WORK TO COMPLETE: Show every line in the records below that contains the word "lines".

ENTRIES PROVIDED:
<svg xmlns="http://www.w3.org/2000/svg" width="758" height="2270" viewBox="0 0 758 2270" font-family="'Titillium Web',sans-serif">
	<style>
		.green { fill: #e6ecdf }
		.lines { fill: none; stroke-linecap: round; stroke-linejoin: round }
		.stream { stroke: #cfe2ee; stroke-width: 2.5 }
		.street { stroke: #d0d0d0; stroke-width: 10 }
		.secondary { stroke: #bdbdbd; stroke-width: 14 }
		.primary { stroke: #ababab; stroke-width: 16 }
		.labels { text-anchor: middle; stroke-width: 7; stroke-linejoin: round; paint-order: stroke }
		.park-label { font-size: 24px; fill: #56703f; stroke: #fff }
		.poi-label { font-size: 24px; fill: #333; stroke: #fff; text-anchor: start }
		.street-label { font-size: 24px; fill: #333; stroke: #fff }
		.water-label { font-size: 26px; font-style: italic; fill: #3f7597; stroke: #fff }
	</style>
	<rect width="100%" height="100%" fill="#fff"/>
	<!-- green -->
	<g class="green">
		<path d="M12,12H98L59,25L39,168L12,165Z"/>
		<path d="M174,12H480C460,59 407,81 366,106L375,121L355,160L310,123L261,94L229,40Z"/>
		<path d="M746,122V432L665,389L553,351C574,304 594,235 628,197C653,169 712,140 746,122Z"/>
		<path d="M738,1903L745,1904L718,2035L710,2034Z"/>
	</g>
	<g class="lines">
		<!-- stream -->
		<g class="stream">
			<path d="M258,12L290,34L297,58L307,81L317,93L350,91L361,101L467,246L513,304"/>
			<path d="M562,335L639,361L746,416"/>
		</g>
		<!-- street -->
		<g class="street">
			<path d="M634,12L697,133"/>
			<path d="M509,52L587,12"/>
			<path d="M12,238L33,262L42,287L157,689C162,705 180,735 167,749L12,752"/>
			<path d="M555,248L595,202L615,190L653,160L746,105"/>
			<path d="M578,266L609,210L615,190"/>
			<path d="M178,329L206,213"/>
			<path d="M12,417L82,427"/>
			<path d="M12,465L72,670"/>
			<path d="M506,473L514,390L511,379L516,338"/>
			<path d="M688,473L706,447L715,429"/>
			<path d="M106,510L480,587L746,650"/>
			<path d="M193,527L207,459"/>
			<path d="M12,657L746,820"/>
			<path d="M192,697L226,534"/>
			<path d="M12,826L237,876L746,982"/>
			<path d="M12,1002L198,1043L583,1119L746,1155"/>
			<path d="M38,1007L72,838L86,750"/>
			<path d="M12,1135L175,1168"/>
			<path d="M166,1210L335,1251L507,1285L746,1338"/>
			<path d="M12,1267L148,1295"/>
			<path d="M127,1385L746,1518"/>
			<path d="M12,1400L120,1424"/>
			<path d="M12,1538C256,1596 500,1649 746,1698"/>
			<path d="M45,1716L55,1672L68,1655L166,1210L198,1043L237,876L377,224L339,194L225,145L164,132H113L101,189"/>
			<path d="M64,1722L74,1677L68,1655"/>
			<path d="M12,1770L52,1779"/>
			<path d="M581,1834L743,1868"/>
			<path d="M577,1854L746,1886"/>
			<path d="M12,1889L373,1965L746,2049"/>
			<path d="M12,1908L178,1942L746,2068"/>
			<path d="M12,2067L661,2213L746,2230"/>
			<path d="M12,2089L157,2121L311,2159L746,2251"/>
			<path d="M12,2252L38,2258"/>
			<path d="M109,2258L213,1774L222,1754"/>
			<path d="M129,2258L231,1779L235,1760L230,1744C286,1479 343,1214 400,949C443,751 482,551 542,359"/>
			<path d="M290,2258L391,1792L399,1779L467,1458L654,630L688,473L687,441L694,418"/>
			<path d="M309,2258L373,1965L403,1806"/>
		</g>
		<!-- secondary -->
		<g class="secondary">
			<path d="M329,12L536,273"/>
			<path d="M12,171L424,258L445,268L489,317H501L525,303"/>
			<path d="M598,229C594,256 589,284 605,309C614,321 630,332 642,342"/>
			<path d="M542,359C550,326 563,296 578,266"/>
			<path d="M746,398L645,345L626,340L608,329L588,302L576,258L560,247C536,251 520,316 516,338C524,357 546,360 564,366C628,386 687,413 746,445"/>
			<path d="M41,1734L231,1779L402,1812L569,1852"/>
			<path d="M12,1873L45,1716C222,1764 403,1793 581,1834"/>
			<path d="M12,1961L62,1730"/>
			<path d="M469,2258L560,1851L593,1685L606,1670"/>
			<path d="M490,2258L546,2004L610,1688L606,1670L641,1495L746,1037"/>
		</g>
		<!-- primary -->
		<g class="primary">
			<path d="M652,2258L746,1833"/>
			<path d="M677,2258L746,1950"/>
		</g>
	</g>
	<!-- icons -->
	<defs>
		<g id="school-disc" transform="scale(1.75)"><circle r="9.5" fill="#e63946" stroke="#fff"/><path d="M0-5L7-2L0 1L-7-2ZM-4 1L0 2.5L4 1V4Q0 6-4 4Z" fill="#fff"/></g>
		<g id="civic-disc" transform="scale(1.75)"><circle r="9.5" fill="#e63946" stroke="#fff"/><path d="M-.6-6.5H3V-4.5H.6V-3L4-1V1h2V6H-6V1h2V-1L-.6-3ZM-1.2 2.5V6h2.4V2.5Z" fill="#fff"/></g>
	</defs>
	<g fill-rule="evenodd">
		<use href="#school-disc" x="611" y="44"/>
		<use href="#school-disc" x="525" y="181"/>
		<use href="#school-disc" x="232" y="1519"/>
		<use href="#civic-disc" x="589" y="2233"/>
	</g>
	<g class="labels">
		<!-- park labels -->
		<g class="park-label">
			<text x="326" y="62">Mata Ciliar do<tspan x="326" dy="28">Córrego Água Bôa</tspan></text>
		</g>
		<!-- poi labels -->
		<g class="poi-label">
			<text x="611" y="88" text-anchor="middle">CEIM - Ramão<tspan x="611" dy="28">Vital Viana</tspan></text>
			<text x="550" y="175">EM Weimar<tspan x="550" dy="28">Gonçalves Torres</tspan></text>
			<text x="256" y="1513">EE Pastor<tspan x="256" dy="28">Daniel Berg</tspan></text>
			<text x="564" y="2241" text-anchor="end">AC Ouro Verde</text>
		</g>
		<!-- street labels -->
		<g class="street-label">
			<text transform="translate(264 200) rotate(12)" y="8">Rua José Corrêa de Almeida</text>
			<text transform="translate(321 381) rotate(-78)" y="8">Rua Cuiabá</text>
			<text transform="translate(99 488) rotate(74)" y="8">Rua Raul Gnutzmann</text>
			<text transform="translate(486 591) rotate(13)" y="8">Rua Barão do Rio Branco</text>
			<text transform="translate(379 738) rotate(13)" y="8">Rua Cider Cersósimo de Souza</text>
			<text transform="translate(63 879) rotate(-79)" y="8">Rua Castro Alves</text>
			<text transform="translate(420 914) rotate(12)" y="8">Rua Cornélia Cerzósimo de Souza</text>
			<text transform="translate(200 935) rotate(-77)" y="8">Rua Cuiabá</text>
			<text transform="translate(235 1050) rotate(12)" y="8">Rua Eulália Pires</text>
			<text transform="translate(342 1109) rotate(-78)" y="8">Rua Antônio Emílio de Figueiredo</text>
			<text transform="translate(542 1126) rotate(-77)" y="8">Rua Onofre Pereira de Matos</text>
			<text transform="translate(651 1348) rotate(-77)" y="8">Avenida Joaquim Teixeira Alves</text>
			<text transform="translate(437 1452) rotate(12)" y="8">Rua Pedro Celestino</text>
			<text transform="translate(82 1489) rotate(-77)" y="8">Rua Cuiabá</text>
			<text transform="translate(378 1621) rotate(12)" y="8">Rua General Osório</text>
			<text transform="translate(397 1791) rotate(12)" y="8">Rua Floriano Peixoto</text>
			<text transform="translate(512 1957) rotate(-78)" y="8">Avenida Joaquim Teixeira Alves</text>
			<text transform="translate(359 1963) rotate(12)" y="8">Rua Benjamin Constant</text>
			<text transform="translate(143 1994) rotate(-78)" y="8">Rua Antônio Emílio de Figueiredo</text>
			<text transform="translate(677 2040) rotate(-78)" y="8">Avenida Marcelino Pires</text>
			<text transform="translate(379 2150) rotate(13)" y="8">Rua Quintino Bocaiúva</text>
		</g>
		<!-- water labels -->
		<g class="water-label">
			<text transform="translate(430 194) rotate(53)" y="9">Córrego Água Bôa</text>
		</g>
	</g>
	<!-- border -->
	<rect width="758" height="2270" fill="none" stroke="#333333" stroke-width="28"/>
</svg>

TASK RESPONSE:
		.lines { fill: none; stroke-linecap: round; stroke-linejoin: round }
	<g class="lines">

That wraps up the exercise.